The study, carried out by Oxford Economics, shows that while UK film directly contributed £1.6bn to the economy last year, this figure rises to £4.6bn when taking into account other factors such as the boost it gives to tourism and trade.
The direct contribution of £1.6bn is up from around £1.5bn last year, although lower than 2009, when the study says the industry contributed more than £1.7bn.
However, the independent report – commissioned by the British Film Institute and film studios Pinewood Shepperton – said that in 2011 the film industry supported 44,000 direct jobs, an increase of 8,000 on 2009, and 117,000 jobs indirectly (up 17,000).

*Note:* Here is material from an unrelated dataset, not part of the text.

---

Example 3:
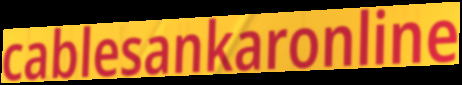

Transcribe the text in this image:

cablesankaronline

The study also suggested films showing off the UK give a yearly boost to international tourist spending to the UK of up to £2.1bn, translating into a contribution of roughly £1bn to the economy.
Ed Vaizey, the minister for culture, communications and creative industries, said the report "reminds us of the crucial role the industry plays in job creation, tourism, inward investment and the promotion of all that is great about Britain".
Although Pinewood Shepperton chief executive Ivan Dunleavy said the study showed the industry was "performing well relative to today's economic climate", he added: "We can do more."
He said: "We now need to look at how to enable further investment in infrastructure and how to build on the UK's growing international reputation to boost exports."
Pinewood Shepperton had a £200m expansion plan rejected in January, and is in the process of preparing a new application.